Magical trip to joys and fears of teenage years
Reporter: Paul Genty
Date published: 26 September 2008
YOU CAN SEE THE HILLS (Royal Exchange Studio, Manchester)
DOES posterity work like statistical charts, where the best and worst results are discarded and the ones in the middle are considered about right?
I should hate it if my suggestion that Oldham writer Matthew Dunster’s new play is the most amazing thing I’ve seen all year were dismissed because I’ve been watching his work pretty much since he was the schoolboy this play recalls, and I’m partisan.

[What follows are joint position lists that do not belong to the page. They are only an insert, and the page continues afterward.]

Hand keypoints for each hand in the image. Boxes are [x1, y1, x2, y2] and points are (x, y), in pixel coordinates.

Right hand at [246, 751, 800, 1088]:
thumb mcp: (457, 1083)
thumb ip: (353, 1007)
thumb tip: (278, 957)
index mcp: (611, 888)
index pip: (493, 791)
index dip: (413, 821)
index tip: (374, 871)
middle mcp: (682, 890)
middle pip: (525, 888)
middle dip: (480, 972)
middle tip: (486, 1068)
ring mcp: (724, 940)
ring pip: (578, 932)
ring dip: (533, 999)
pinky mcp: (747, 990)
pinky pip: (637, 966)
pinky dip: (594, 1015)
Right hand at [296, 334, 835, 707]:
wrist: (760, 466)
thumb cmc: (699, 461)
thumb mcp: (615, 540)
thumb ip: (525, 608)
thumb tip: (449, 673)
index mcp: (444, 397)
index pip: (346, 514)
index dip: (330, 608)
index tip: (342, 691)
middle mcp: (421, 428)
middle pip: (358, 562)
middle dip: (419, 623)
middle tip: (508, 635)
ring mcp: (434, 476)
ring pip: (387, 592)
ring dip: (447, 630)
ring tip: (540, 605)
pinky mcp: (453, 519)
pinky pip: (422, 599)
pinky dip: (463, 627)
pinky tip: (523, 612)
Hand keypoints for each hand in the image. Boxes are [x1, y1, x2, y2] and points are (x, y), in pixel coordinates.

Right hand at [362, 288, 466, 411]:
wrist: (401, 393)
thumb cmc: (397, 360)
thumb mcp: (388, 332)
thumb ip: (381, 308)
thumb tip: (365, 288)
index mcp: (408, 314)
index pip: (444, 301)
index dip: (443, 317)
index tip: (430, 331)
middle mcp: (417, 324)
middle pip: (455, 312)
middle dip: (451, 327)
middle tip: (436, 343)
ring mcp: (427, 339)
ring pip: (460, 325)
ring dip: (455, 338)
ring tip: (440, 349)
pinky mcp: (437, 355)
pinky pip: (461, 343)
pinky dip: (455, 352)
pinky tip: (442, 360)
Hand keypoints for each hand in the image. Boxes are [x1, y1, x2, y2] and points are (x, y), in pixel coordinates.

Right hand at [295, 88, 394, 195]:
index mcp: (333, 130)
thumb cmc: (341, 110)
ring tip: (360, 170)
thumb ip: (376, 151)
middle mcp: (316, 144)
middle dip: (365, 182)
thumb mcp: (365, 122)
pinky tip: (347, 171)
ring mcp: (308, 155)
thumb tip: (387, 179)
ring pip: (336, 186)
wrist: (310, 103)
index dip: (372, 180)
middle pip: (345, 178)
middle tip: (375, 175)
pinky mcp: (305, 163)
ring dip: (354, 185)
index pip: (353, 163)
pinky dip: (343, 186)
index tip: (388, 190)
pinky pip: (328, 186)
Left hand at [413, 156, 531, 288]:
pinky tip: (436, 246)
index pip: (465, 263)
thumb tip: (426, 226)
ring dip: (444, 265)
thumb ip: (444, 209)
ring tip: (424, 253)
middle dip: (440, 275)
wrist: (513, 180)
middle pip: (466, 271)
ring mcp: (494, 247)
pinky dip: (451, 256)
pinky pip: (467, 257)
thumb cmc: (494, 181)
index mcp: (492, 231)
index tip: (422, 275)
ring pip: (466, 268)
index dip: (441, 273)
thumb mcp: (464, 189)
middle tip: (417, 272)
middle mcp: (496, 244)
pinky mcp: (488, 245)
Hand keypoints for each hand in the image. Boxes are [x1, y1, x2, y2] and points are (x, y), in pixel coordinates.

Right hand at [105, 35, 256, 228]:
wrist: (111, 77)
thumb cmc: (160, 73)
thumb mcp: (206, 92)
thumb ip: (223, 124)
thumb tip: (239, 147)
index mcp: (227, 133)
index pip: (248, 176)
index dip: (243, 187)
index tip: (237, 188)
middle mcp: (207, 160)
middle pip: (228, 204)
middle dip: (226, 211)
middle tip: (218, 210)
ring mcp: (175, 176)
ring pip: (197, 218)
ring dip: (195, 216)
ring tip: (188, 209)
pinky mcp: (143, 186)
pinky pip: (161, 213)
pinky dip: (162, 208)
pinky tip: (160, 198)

When I say the play — and Oldham actor Will Ash’s equally extraordinary feat of memory and performance in playing it — made me smile, cringe, laugh and even brought a lump to my throat, it was all part of the magic — that’s probably the right word — of the experience.
The piece ventures into the territory Alan Bennett has made famous: that of the dramatic monologue. Bennett’s “Talking Heads” spread over several one-hour works; Dunster gives us just one, stretching over two hours.
In lesser hands it could seem a bum-numbing conceit, but is perhaps only 10 minutes too long, and they are minutes easily forgiven.
For what we get is a story of youth among ordinary Oldham teenagers that touches, saddens, makes you laugh and brings a welling to your eyes: a story of such tremendous detail that you knew these kids; they were your own friends.
Matthew’s talent is to make the mundane profound. Comic fumblings and friendships turn in an instant to easy tragedy; a handful of young lives become the lives of all teenagers, with their joys, fears and discoveries.
Ash does a remarkable job of negotiating things with a smile, a turn of the head or a step change in his body language — not at all easy when you are simply sitting and talking.
And there’s sex, too; quite a lot of talking about it. But that’s teenagers for you...
The monologue is simply about discovery. As Ash brilliantly, matter-of-factly and entertainingly relates half a dozen episodes from a teenage boy’s sordid, disgusting, comedy-filled, uneasily-negotiated, tragedy-touched and ultimately rather noble life, it is the writer’s own teenage voyage — names mucked about with to protect the guilty — that is laid bare.
It was a voyage, in Matthew’s case, that ended with him heading away from Oldham to his metaphorical hills and adulthood. It happens to us all.
Go and see it, and I promise it will all come flooding back.